もう一つ気をつけたいのは、判定結果を最終判断のように扱うことです。同じ制度でも、年度や公募回によって要件が変わることがあります。申請を決める前に、必ず最新の公募要領で確かめてください。

よくある質問

申請可否診断の結果だけで申請してよいですか?

いいえ。判定は候補の絞り込みです。対象経費、発注時期、必要書類を公募要領で確認してから判断してください。

判定の前に何を準備すればよいですか?

所在地、業種、従業員数、資本金、投資内容、概算予算、導入予定時期、見積の有無を整理しておきます。

候補が複数出た場合はどう選びますか?

対象経費に合うか、締切に間に合うか、自己負担を用意できるか、実績報告まで対応できるか。この四つで優先順位を付けます。

診断で候補に出た制度は必ず対象になりますか?

必ず対象になるとは限りません。制度ごとに対象者、対象経費、発注時期、事業計画の要件が異なるため、最新の公募要領での確認が必要です。

次にやること

最初の一歩は、判定に使う情報を一枚のメモにまとめることです。所在地、業種、従業員数、使う予定の金額、入れたい設備やサービス、始めたい時期。これだけそろえば、無料診断にかけられる状態になります。調べた日付と制度の公式ページ名も書き添えておくと、あとで情報の新旧を見分けられます。

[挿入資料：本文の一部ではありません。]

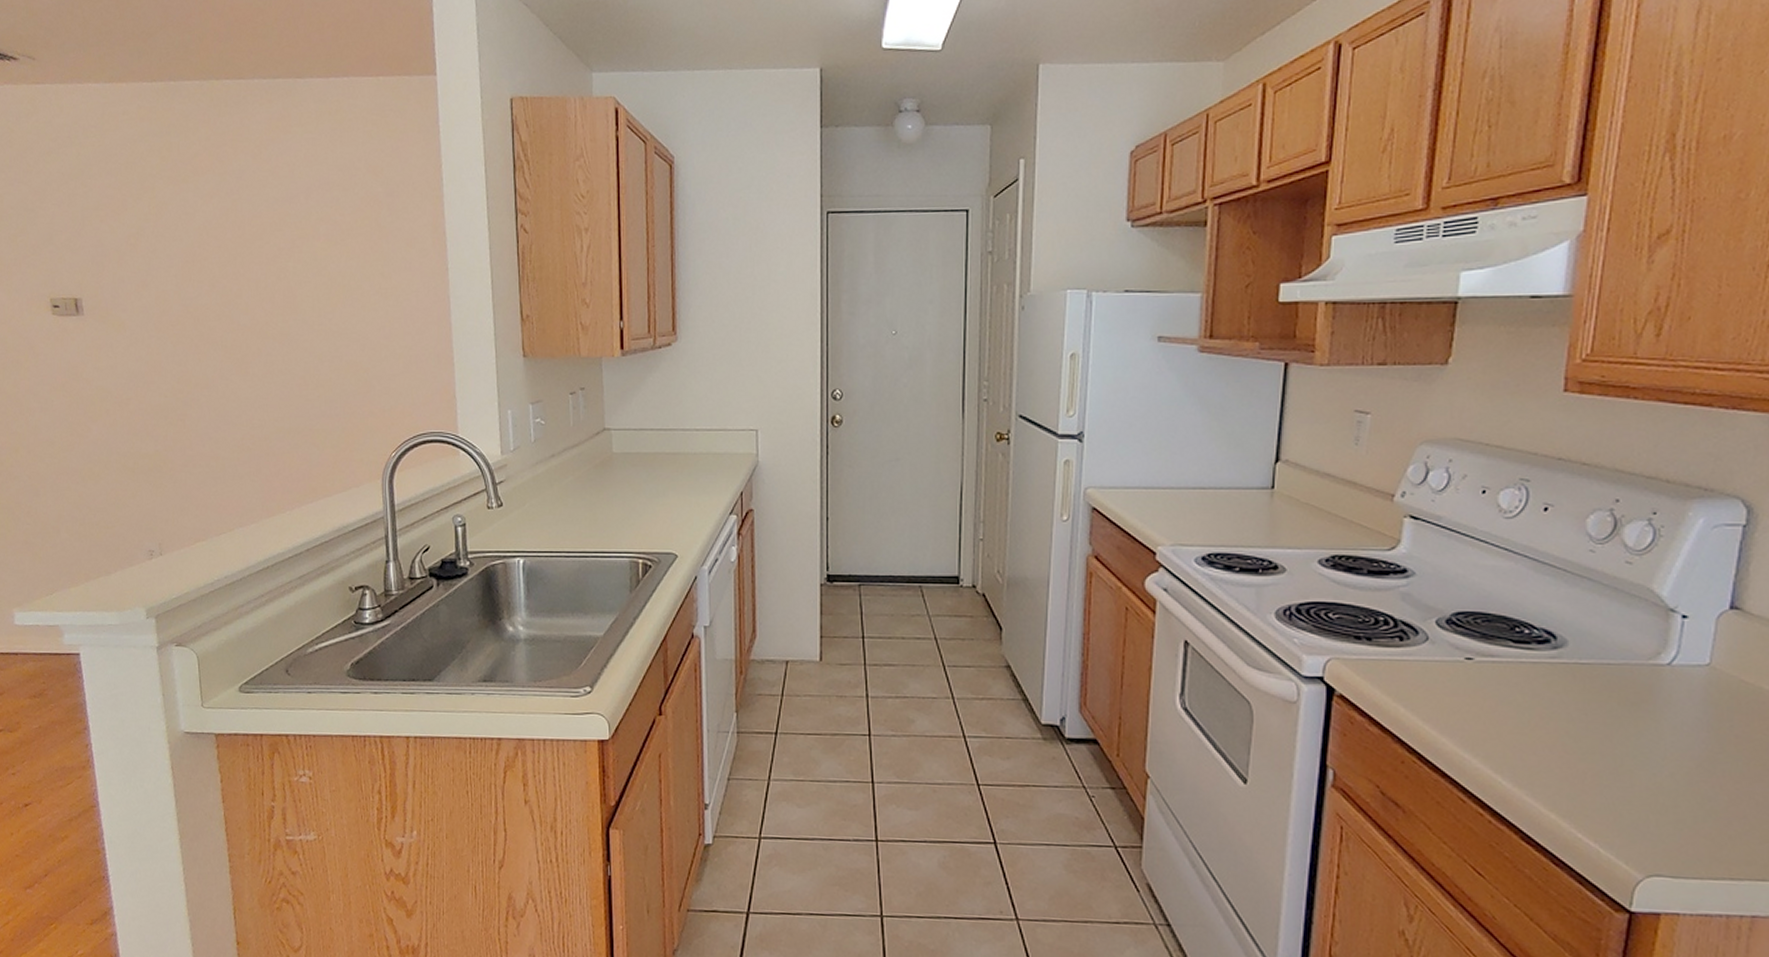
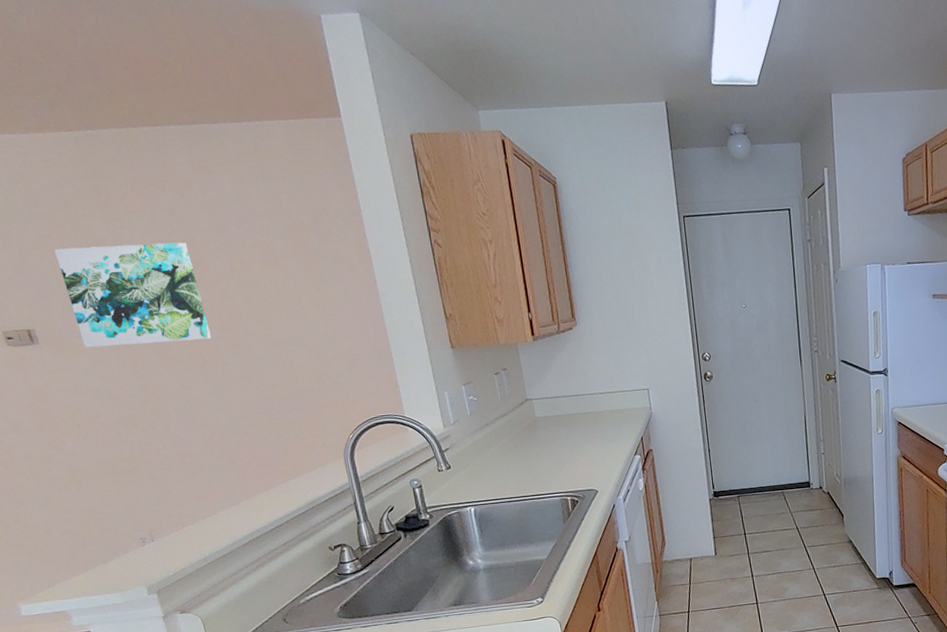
wall art: none [116,210,259,324] -> present [54,242,211,348]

判定で残った候補は、公募要領で対象経費・締切・必要書類を確かめてから申請準備に入ります。このメモは専門家へ相談するときにもそのまま見せられるので、話が早くなり、聞きもれも減ります。すぐに申請しない場合でも、次の募集が出たときにメモを直すだけで再開できます。早めに形にしておいて損はありません。